En lo profundo del bosque de Valle de Bravo, donde la neblina se posa ligera sobre los árboles y el canto de los pájaros sustituye cualquier reloj, se encuentra un refugio llamado Rodavento. No es un hotel en el sentido convencional, sino un espacio que parece surgir de la misma tierra, diseñado para integrarse con el entorno sin imponerse sobre él. Las suites, apenas treinta y seis, se esconden entre los árboles, suspendidas en plataformas de madera que ofrecen la sensación de estar flotando entre ramas y hojas. Allí, el silencio no es ausencia, sino presencia: la de la naturaleza que respira en cada rincón.
Rodavento es un lugar que invita a bajar el ritmo. No hay prisa cuando se despierta con la luz que filtra el follaje, ni urgencia al sentarse en una terraza a contemplar cómo el viento dibuja olas en el lago.
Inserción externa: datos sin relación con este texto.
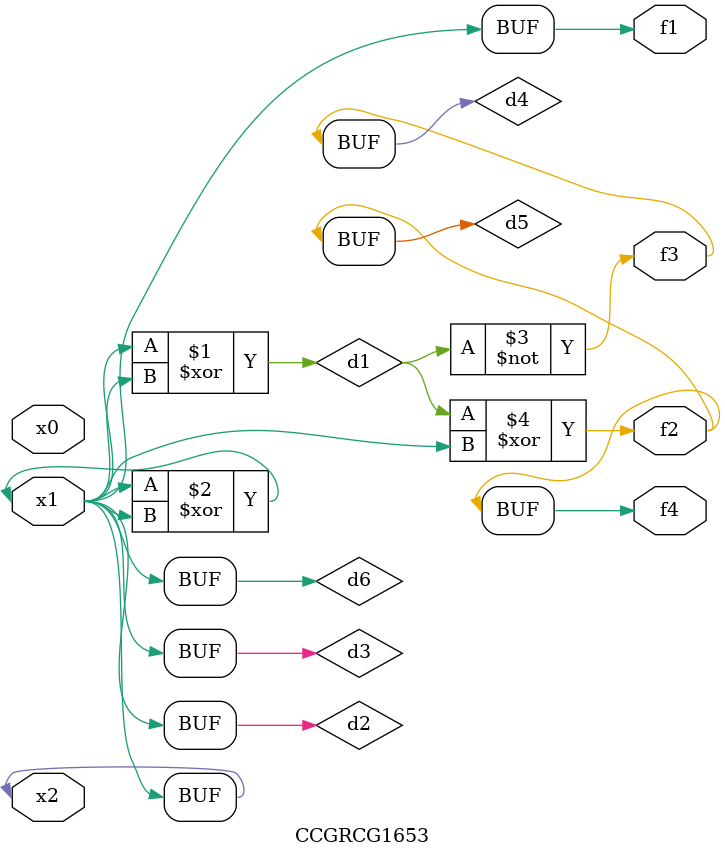
<source format=v>
module CCGRCG1653(
	input x0, x1, x2,
	output f1, f2, f3, f4
);

	wire d1, d2, d3, d4, d5, d6;

	xor (d1, x1, x2);
	buf (d2, x1, x2);
	xor (d3, x1, x2);
	nor (d4, d1);
	xor (d5, d1, d2);
	buf (d6, d2, d3);
	assign f1 = d6;
	assign f2 = d5;
	assign f3 = d4;
	assign f4 = d5;
endmodule

</source>
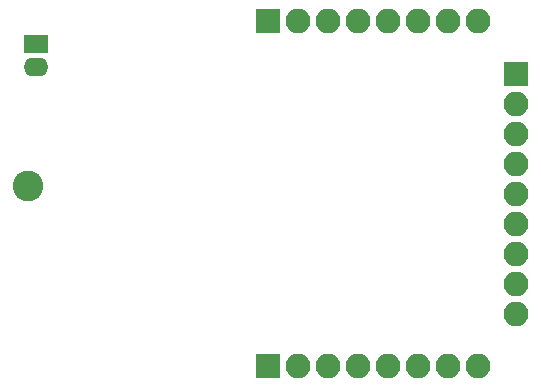
<source format=gbs>
G04 #@! TF.FileFunction,Soldermask,Bot*
%FSLAX46Y46*%
G04 Gerber Fmt 4.6, Leading zero omitted, Abs format (unit mm)*
G04 Created by KiCad (PCBNEW 4.0.7-e2-6376~58~ubuntu17.04.1) date Wed Oct  4 00:11:51 2017*
%MOMM*%
%LPD*%
G01*
G04 APERTURE LIST*
%ADD10C,0.100000*%
%ADD11R,2.100000X2.100000*%
%ADD12O,2.100000X2.100000*%
%ADD13R,2.100000X1.600000*%
%ADD14O,2.100000X1.600000*%
%ADD15C,2.600000*%
G04 APERTURE END LIST*
D10*
D11*
X170180000Y-109220000D03*
D12*
X172720000Y-109220000D03*
X175260000Y-109220000D03*
X177800000Y-109220000D03*
X180340000Y-109220000D03*
X182880000Y-109220000D03*
X185420000Y-109220000D03*
X187960000Y-109220000D03*
D11*
X170180000Y-80010000D03*
D12*
X172720000Y-80010000D03*
X175260000Y-80010000D03*
X177800000Y-80010000D03*
X180340000Y-80010000D03*
X182880000Y-80010000D03*
X185420000Y-80010000D03*
X187960000Y-80010000D03*
D13*
X150495000Y-81915000D03*
D14*
X150495000Y-83915000D03*
D15*
X149860000Y-93980000D03*
D11*
X191135000Y-84455000D03*
D12*
X191135000Y-86995000D03*
X191135000Y-89535000D03*
X191135000Y-92075000D03*
X191135000Y-94615000D03*
X191135000Y-97155000D03*
X191135000Y-99695000D03*
X191135000Y-102235000D03*
X191135000Y-104775000D03*
M02*

</source>
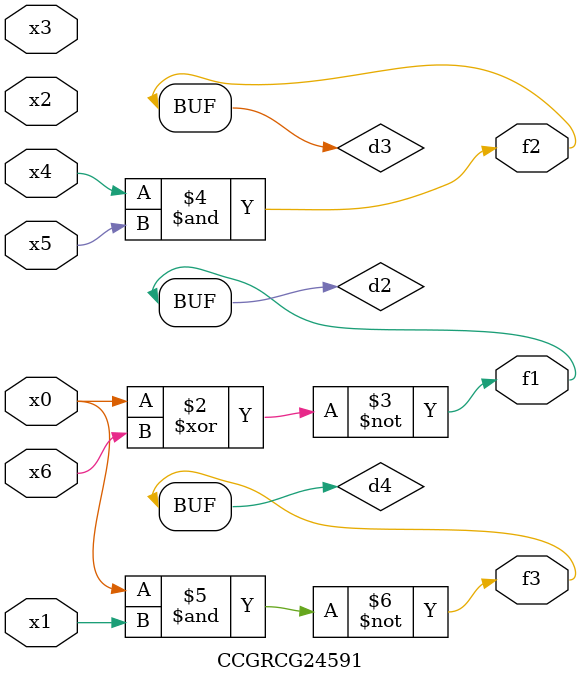
<source format=v>
module CCGRCG24591(
	input x0, x1, x2, x3, x4, x5, x6,
	output f1, f2, f3
);

	wire d1, d2, d3, d4;

	nor (d1, x0);
	xnor (d2, x0, x6);
	and (d3, x4, x5);
	nand (d4, x0, x1);
	assign f1 = d2;
	assign f2 = d3;
	assign f3 = d4;
endmodule

</source>
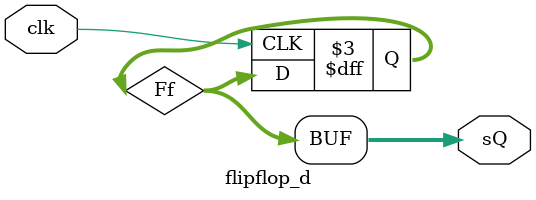
<source format=v>
module flipflop_d (clk, sQ);
	
	input 	clk;
	output	[16:0] sQ;
		reg		[16:0] Ff = 17'hF0000;
	assign 	sQ = Ff; 
	
	always @(negedge clk)
		begin
			Ff = Ff;
		end
	
endmodule

</source>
Todo está pensado para que la experiencia sea íntima y personal, desde los espacios arquitectónicos, obra de un diseño que combina sobriedad contemporánea con respeto por lo orgánico, hasta los pequeños detalles que recuerdan que el lujo no siempre se mide en ostentación, sino en la capacidad de sentirse en armonía.
La comida es parte esencial de esa comunión. En la mesa se presentan ingredientes de la región, cocinados con sencillez y cuidado, celebrando el ciclo natural de cada temporada. Un pollo horneado con hierbas, unas pizzas perfumadas con hongos silvestres recogidos en los alrededores, un postre de churros recién hechos que despierta memorias de infancia: cada plato se convierte en una extensión del paisaje, como si el bosque y el lago también encontraran su voz en el sabor. Comer en Rodavento es detenerse a saborear el instante.

El cuerpo, al igual que el espíritu, encuentra su espacio para la calma. En el spa, rodeado de aire fresco y murmullos de agua, se ofrece un recorrido que va del calor del hammam al contraste de las albercas de hidroterapia, de la quietud de un masaje al susurro de las hojas que se mecen sobre la piel. El lema que guía el lugar, “desconectar para conectar”, cobra sentido allí: se desconecta del ruido, del tiempo marcado por agendas y pantallas, para conectar de nuevo con lo esencial, con lo que late dentro y fuera de uno mismo.
Para quienes buscamos aventura, el bosque se convierte en escenario: tirolesas que cruzan el aire como un vuelo breve, muros de roca que retan a las manos, kayaks que se deslizan por las aguas tranquilas de un lago privado, arcos que tensan la paciencia y la puntería. En temporada, incluso las mariposas monarca se suman al espectáculo, desplegando un horizonte de alas anaranjadas que recuerdan que el movimiento y la belleza también forman parte de la vida natural.

La esencia de Rodavento está en la sensación de haber habitado, aunque sea por unos días, un lugar donde el lujo y la naturaleza no se contradicen, sino que se encuentran. Donde el bosque no es solo un paisaje, sino un compañero de estancia. Donde el descanso, la aventura y la contemplación forman un mismo lenguaje.
Al partir, uno no se lleva únicamente el recuerdo de una habitación o de una cena, sino la certeza de haber sido parte de un entorno vivo, respirante, que acoge y transforma. Rodavento, más que un hotel, es un paréntesis en el tiempo: un regreso a lo esencial.